I had a chance to look into Team Violet’s library code. I was looking for a way to find the length of tables displayed on a given web page but did not know what the command to find the length is. Team Violet had the answer: response.getTables().length; I did not know that this works, but now I know and I can change my part of the system without using try and catch statements.

We had Team Yellow’s members review our system. One of the members (J. Zhou) did not review our system – C. Okada and I still cannot find any reviews made by him and still did not receive an e-mail stating that he reviewed our system. We sent out e-mails to all Team Yellow’s members, and only J. Zhou did not review. We did get a feedback from other Team Yellow member, he was able to catch Javadoc errors, JUnit warning, also suggested us to look at another team’s system on how to improve our Emma line coverage (automated error tool).

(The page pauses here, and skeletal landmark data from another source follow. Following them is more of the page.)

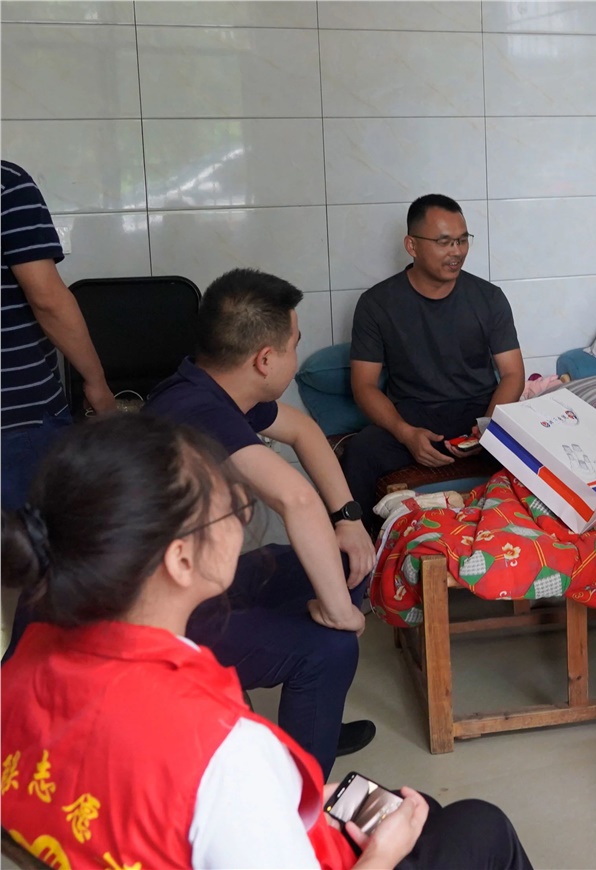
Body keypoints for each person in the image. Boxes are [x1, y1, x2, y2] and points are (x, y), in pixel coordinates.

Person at [0, 414, 533, 870]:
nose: (244, 514)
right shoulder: (223, 750)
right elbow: (213, 782)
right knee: (480, 826)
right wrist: (380, 856)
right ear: (180, 559)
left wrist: (276, 802)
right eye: (230, 509)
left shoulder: (25, 658)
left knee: (421, 814)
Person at [143, 267, 376, 777]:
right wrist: (344, 615)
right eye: (295, 344)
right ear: (265, 359)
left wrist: (349, 519)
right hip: (164, 622)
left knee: (344, 560)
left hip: (203, 582)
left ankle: (313, 717)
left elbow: (305, 430)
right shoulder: (195, 409)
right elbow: (295, 498)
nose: (296, 354)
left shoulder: (210, 388)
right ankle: (298, 798)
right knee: (332, 644)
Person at [341, 194, 523, 534]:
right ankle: (356, 556)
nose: (456, 251)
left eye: (462, 240)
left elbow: (513, 374)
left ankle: (529, 546)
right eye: (443, 242)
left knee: (535, 449)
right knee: (361, 452)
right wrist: (405, 433)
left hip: (480, 416)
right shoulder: (377, 304)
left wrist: (487, 429)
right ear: (411, 245)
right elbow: (363, 386)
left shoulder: (489, 298)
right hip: (413, 418)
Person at [1, 160, 115, 511]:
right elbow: (48, 300)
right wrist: (97, 383)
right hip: (17, 419)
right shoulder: (6, 184)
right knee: (36, 540)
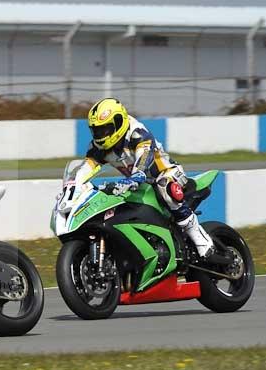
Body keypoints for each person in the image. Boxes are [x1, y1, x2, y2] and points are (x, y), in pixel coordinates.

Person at [76, 98, 215, 258]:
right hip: (139, 184)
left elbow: (144, 155)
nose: (101, 135)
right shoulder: (98, 147)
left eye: (105, 129)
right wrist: (75, 184)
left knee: (165, 187)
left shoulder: (136, 133)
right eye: (97, 131)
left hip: (167, 173)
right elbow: (87, 167)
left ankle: (200, 239)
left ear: (119, 122)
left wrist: (137, 175)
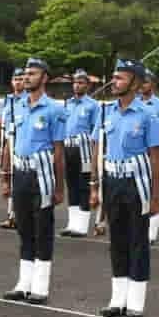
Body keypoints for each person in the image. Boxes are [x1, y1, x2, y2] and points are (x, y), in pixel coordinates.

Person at [91, 59, 159, 317]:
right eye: (114, 76)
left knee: (137, 242)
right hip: (112, 181)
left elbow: (155, 158)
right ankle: (117, 299)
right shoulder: (105, 112)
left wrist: (155, 197)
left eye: (120, 78)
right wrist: (94, 185)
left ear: (135, 83)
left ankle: (135, 302)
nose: (114, 81)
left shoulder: (147, 115)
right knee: (117, 240)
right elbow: (98, 149)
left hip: (137, 183)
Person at [2, 57, 66, 304]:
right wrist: (7, 175)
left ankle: (40, 286)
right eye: (26, 73)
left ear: (45, 78)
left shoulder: (54, 109)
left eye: (33, 73)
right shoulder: (17, 106)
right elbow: (11, 142)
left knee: (43, 230)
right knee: (24, 228)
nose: (27, 77)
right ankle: (23, 284)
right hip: (21, 172)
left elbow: (58, 150)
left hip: (43, 174)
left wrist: (59, 187)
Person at [61, 69, 97, 237]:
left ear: (88, 86)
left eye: (81, 82)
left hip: (84, 150)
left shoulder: (93, 106)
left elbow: (96, 132)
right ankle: (72, 224)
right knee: (71, 185)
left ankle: (82, 226)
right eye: (75, 82)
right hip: (68, 147)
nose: (77, 85)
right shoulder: (67, 104)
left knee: (84, 185)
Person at [138, 70, 159, 244]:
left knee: (153, 191)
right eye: (141, 82)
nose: (143, 85)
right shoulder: (134, 103)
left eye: (146, 82)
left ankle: (151, 233)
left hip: (153, 153)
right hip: (137, 154)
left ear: (153, 84)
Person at [0, 68, 25, 229]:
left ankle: (18, 215)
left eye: (21, 79)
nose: (18, 82)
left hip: (21, 142)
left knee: (19, 178)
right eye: (16, 79)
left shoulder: (28, 100)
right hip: (8, 142)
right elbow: (0, 122)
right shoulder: (7, 100)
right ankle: (11, 214)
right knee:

We are using Google Project Host’s built-in review tool. The first time around I had some complications in using the review tool. There were some points where it did not let me publish my comments into the code, and other times where I did not need any comments to be published. This time around, I had no problems in publishing my comments, but I hated the fact that I have to look for a file all over again starting from the system’s main directory. Only if it stays in the same directory that I am on, it will make life a little easier. I also want my comments to be published with one of the issues, in the Google Project Host’s Issue Manager, instead of seeing my comments in one of the commit logs. If the review tool let us pick where we want to post our comments, in one of the issues or in the commit log, it will be excellent in my standards. For now, Google Code Host’s review tool is awesome, but will be better with my ideas in (ha ha ha ha!).